J'ai donc acheté et lu "Bridget".
Alors, pour commencer, c'est pas de l'actu chaude chaude : un billet d'humeur sur les Antigones dont on a à peu près tous et toutes parlé en juin et sur lesquelles on n'apprendra donc rien de supplémentaire, un papier consacré à la sortie de Valérie Pécresse au sujet des papas qui ne sont pas faits pour changer les couches qu'on a aussi relayée partout, même effet de recyclage pour la brève à propos des uniformes sexys des hôtesses de Virgin (auxquels L'express, entre autres, avait dédié un article), celle sur Boutin et les seins d'Angelina Jolie (dont je parlais, mais je n'étais pas la seule à le faire, ici), sur le mot misogyne de Bernard Lacombe en mars dernier, sur l'appel au viol conjugal d'Aldo Naouri qui date d'avril, sur Polanski et Ozon à Cannes, sur l'avalanche de commentaires insultants sur le physique de Marion Bartoli, sur l'incontournable Viagra féminin, sur Nabilla qui n'est pas plus conne que ceux qui se foutent de sa gueule (lire le post d'Adèle Breau, très bien vu, à ce propos)...
Plus un Scoop it sur papier glacé qu'un magazine d'info et de reportage
Rien à redire sur la pertinence des sujets, mais on a plus l'impression d'être sur un compte Scoop It féministe qu'en train de lire un canard fait par de vrai-es journalistes qui auraient les moyens d'enquêter, de mener des interviews exclusives, de faire des reportages approfondis, de confronter les points de vue, de soulever les lièvres en avant-première et de sortir des scoops de temps en temps si possible.
Donc, tout de suite, ça fait un peu "cheap". Si on préfère le dire en langage de pro de la presse (ce que je ne suis pas, je rappelle à toutes fins utiles que je ne revendique pas le titre de journaliste et que je ne fais pas ici le même métier que les rédacteurs de Causette... ou de "Bridget"), c'est surtout du "desk", des papiers conçus et écrits à partir de dépêches ou d'autres ressources accessibles, en grande partie sur le net.

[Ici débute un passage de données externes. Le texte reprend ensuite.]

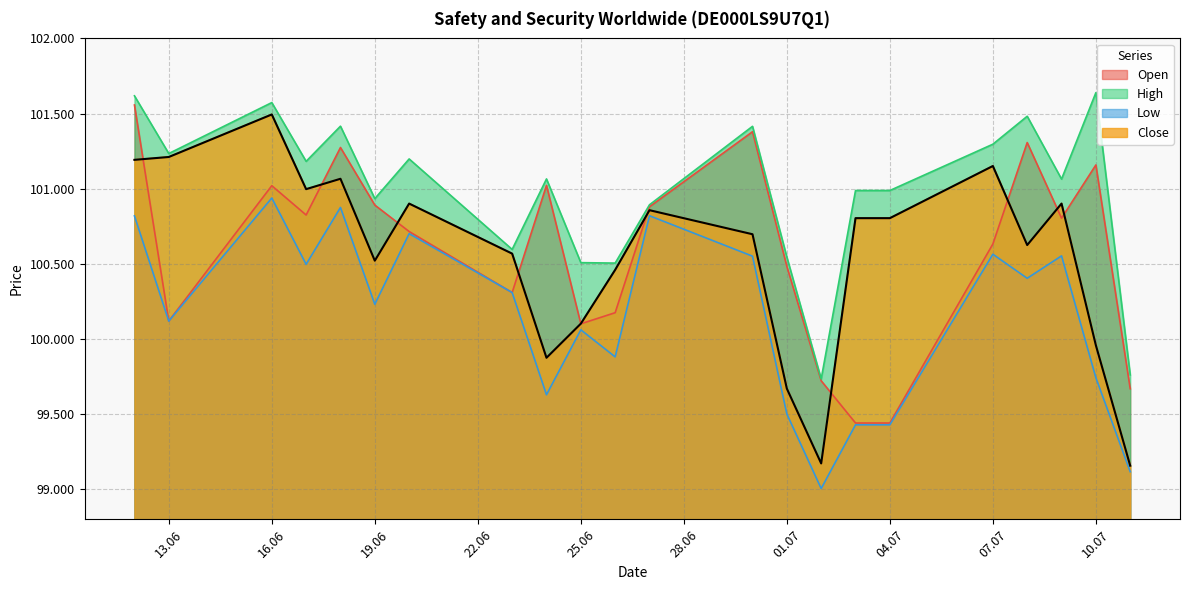

Which category has the highest value in the High series?

10.07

Pour les interviews, on repassera...
Avec en plus quelques ambiguïtés un peu gênantes aux entournures : dans les reportages de "Bridget", on cite volontiers quelques figures très légitimantes dans l'univers féministe, comme par exemple la neurobiologiste Catherine Vidal qui bat inlassablement en brèche tous les stéréotypes sexistes fondés sur de pseudo-certitudes scientifiques. L'article pertinemment titré "Les cerveaux des hommes et des femmes ne sont pas différents" fourmille de formulations qui laissent penser qu'une interview a été accordée par Vidal à Laora Paoli, la rédactrice de "Bridget". Après quelques paragraphes, il apparait plus probable qu'en lieu et place d'un entretien exclusif, l'article soit une synthèse des ressources disponibles : peut-être les livres et articles de Catherine Vidal, d'autres interviews parues d'autres médias, la conférence TedEX dont la vidéo est en libre accès sur youtube.

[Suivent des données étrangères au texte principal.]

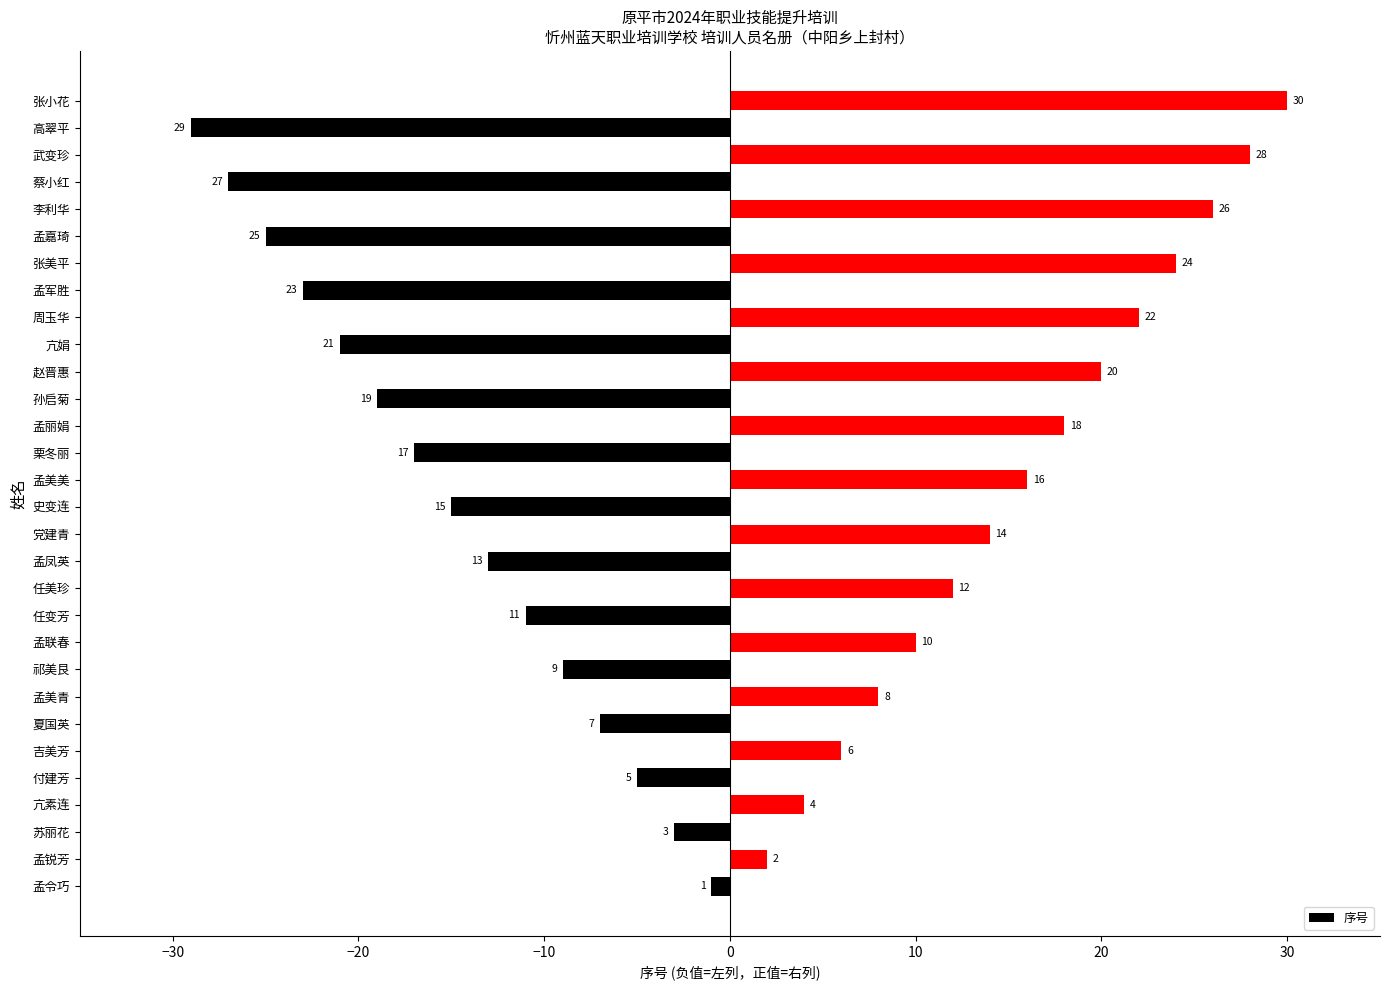

Does the chart contain stacked bars?

No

Le même sentiment de lire un (pas mauvais) résumé de ce que d'autres ont fait affleure quand on lit l'article sur le sexisme dans l'industrie du jeu vidéo : la rédactrice Simone Beaupoil (!) reprend, en le citant, le dossier très complet de la gameuse Mar_lard. Et puis, voilà.
Pas d'éclairage d'expert-es non plus dans l'article sur les femmes dans le sport. Pourtant, entre Fabienne Broucaret, Nicole Abar, Etienne Labrunie, Maylis de Kerangal, Audrey Keysers et d'autres, il y a du monde fort compétent à faire parler sur ce sujet... Pour les interviews, donc, on repassera.
Alors, au final, "Bridget", c'est bien ou pas?
Au final, alors, "Bridget", c'est bien ou pas?
C'est bien emballé, en tout cas. Les codes (du graphisme, du ton "bonne copine un peu grande gueule mais super cool" et même ceux du discours féministe) sont compris et maîtrisés. C'est présenté sur une assiette bien dressée, même si la recette est un peu pompée et que le plat sent le réchauffé.
C'est surtout fait pour toucher sa "cible" à 4,90€. La fille qui s'en laisserait bien conter si on la flattait un peu en lui disant qu'elle n'est pas du genre à s'en laisser conter. Mais comme le dit si bien Causette, "on n'est pas des quiches".